▸ **Task brief**: Arrange the lines of the entries below as a numbered list, skipping any blank lines. Leave the pictures out of your answer.

▸ **Input records**:
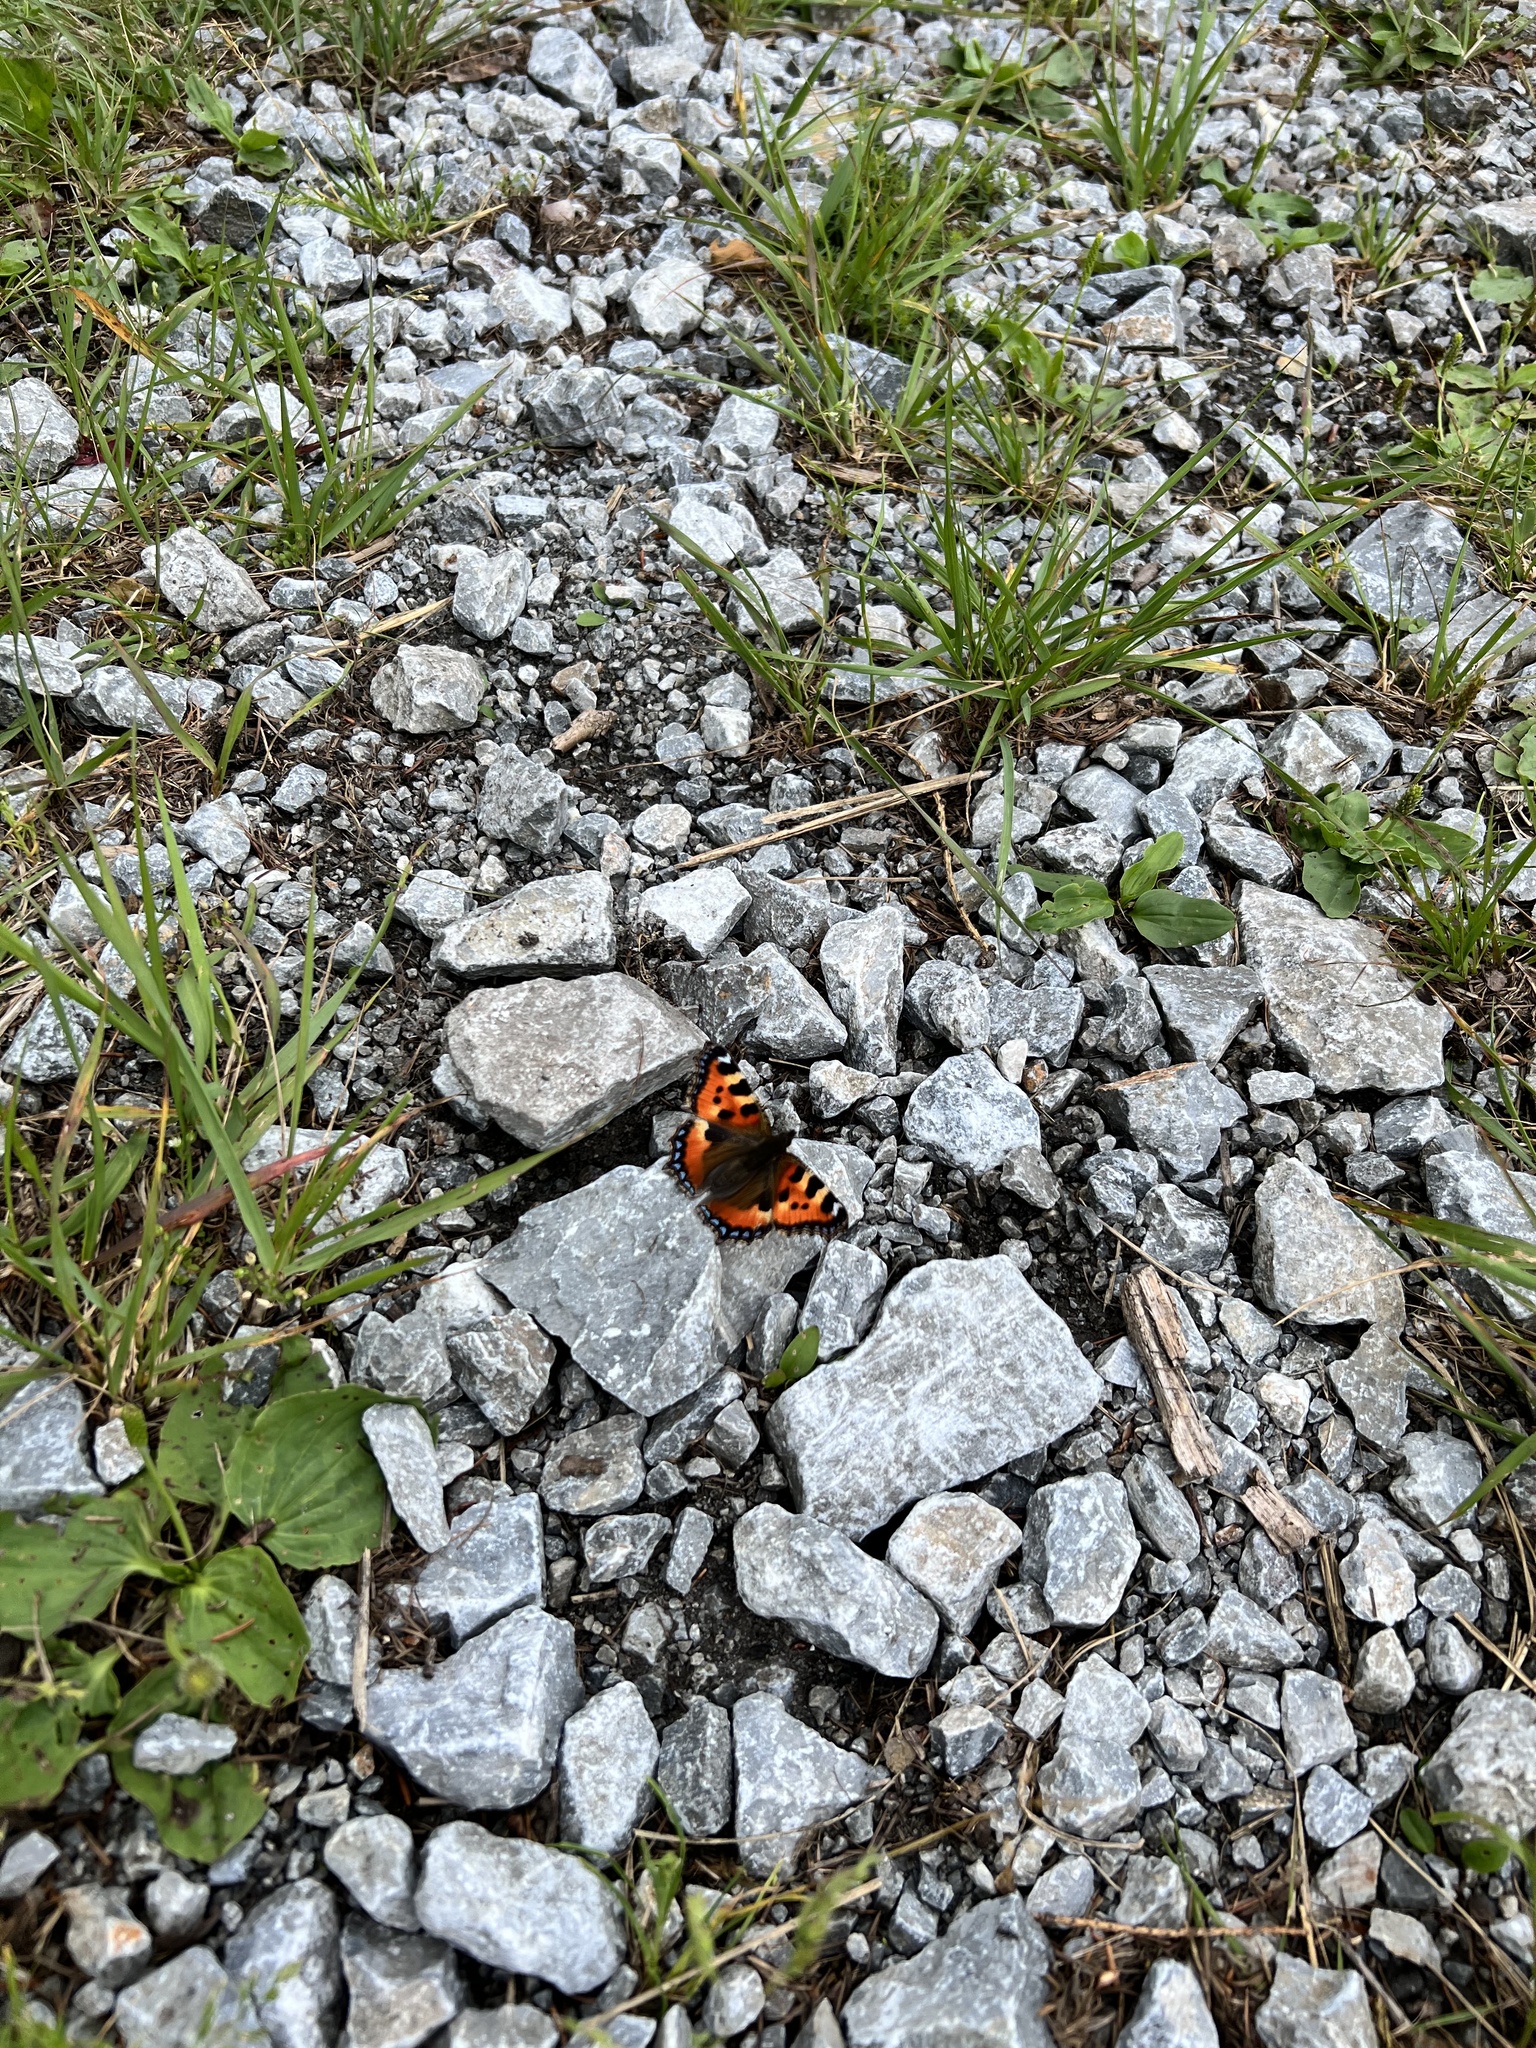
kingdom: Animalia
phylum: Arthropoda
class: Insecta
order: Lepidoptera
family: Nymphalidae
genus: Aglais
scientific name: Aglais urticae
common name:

▸ **Answer**:
1. kingdom: Animalia
2. phylum: Arthropoda
3. class: Insecta
4. order: Lepidoptera
5. family: Nymphalidae
6. genus: Aglais
7. scientific name: Aglais urticae
8. common name:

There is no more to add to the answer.